Newsday is also a pan
http://www.newsday.com/entertainment/theater/macbeth-review-witches-outshine-ethan-hawke-1.6470795
The Associated Press is positive and will definitely give some nice pull quotes.
http://abcnews.go.com/Entertainment/wireStory/review-hawke-broody-monarch-macbeth-20974301
Broadway Legend Joined: 7/20/13
Ahem.
It is not called "The Scottish Play." It is called "Macbeth."
Especially since you are, presumably, typing on a keyboard rather than speaking aloud in a theater.
"The Scottish Play" is literally an entirely different play.
PET. PEEVE.
Broadway Legend Joined: 10/20/05
Oops!!! Brantley's review is going to kill this. Condolences to everyone involved.
Broadway Legend Joined: 5/15/03
"It is not called "The Scottish Play." It is called "Macbeth."
Especially since you are, presumably, typing on a keyboard rather than speaking aloud in a theater. "
Thank you! I can (marginally) understand the concept when said in a theater...but come on, online???

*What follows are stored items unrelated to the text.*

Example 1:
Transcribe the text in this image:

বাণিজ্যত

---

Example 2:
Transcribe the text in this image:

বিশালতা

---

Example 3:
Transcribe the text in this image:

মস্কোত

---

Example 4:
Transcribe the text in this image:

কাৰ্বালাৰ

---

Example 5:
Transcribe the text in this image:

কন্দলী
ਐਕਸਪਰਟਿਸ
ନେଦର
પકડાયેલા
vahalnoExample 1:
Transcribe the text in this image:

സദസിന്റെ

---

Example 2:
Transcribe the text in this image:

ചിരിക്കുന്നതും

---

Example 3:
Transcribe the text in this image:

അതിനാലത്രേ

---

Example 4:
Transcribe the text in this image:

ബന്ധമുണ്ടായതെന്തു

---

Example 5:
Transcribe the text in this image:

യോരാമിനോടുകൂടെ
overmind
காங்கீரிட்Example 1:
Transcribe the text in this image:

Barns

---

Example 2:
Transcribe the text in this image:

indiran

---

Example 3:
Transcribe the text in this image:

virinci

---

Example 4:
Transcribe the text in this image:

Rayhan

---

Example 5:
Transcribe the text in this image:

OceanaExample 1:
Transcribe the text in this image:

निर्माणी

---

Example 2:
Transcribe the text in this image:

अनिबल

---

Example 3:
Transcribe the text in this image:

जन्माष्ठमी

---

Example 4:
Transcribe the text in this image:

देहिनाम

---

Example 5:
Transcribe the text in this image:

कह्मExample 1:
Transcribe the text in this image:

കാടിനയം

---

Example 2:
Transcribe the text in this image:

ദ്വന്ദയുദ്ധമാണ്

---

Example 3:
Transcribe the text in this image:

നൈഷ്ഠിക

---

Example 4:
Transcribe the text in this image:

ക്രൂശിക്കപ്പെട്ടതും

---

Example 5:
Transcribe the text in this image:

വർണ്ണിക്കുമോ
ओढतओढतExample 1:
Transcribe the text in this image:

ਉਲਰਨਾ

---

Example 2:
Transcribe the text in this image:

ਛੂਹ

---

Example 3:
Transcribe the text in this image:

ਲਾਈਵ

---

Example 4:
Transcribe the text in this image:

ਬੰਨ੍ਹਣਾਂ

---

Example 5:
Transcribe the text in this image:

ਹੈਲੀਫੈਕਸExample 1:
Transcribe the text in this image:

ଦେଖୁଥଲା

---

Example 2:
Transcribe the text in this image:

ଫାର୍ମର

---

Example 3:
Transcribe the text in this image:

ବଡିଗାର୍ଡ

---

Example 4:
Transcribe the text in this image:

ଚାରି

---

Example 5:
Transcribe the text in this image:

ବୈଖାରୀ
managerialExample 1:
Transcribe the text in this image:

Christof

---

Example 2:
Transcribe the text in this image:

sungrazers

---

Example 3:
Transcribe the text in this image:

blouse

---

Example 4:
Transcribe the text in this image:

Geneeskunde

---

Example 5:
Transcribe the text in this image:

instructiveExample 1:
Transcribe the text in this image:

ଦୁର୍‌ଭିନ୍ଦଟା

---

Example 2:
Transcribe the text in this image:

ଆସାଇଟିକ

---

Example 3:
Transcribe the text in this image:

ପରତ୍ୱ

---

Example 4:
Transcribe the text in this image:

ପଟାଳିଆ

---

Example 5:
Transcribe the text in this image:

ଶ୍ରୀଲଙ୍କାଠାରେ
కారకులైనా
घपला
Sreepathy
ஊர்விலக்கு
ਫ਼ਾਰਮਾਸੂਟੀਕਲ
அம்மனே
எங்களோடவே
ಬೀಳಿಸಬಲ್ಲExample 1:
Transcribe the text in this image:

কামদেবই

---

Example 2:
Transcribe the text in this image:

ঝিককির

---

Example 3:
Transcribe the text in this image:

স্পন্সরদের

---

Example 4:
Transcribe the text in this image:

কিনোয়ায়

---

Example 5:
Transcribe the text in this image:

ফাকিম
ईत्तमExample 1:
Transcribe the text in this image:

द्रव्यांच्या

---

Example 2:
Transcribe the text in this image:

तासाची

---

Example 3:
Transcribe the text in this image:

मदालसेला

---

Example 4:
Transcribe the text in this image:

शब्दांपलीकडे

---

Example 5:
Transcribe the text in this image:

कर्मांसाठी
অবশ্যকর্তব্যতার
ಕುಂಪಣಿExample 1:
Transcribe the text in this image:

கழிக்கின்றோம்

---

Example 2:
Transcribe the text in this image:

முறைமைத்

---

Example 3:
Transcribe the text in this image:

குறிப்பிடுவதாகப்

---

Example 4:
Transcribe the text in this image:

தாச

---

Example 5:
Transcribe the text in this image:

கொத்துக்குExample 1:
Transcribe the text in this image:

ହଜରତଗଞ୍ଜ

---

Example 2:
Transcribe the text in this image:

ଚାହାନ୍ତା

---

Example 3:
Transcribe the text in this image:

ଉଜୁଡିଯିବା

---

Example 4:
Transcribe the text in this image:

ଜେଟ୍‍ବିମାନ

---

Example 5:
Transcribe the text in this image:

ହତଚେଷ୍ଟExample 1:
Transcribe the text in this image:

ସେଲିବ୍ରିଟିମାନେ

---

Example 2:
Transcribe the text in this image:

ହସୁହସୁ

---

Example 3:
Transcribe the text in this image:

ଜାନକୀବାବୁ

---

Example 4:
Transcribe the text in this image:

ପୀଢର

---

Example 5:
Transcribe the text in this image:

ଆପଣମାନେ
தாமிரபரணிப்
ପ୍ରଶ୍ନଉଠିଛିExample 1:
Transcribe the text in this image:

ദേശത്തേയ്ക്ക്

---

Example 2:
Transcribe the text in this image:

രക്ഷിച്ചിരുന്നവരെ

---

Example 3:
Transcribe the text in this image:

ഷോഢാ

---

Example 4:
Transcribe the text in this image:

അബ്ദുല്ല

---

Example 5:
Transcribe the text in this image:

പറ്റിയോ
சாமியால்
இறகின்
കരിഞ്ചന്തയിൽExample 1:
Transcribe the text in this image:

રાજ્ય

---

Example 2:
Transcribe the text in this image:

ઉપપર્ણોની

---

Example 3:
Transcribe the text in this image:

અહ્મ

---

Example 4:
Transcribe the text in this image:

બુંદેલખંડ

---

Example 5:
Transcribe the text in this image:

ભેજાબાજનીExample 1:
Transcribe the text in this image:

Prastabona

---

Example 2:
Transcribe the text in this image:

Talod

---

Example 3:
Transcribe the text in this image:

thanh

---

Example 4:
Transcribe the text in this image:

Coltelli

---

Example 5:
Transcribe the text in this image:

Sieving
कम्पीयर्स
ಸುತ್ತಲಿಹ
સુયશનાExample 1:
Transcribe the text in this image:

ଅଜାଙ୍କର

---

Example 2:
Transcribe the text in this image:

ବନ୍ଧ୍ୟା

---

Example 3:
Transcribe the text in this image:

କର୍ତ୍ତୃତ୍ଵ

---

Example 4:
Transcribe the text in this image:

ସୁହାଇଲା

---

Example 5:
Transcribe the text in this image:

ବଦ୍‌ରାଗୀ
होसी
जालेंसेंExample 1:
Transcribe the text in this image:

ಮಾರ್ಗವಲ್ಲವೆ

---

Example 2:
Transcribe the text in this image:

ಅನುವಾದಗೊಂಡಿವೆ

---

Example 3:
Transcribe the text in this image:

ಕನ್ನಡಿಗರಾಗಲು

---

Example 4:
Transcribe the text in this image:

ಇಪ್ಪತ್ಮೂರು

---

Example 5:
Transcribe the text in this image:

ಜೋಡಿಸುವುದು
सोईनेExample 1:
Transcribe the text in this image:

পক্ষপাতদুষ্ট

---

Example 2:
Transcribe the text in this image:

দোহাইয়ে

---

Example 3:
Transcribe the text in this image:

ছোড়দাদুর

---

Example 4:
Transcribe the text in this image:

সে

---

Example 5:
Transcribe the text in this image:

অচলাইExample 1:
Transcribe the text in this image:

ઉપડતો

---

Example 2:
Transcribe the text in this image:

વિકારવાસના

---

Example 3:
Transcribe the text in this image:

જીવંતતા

Well clearly, with this particular production somebody must have accidentally spoken the title aloud in the theatre.
Broadway Legend Joined: 7/22/03
MacBeth Macbeth MACBETH
Now you've done it!
Broadway Legend Joined: 7/18/11
Just painful. I adore O'Brien, as both a director and human being, but this thing is a hot mess. What in the world was he thinking? Well, no one strikes gold every time out. I do feel badly that this is Duff's introduction to NY audiences. She certainly deserves better. Some of the costumes are fabulous. What they're doing telling this particular story we'll never know. And with two spectacular Shakespeare productions running just down the Rialto a piece, just a complete embarrassment. No doubt they'll all recover, but it will take me a bit of time.
The Macbeth curse is one of those things that gets downright ridiculous.
For the young or new-to-these-parts, it is only considered bad luck to SPEAK the name inside a theater. There is no provision, even among the most superstitious, that you can never use the word in your normal life, walking down the street, or in print.
And there 's our free etiquette lesson for today!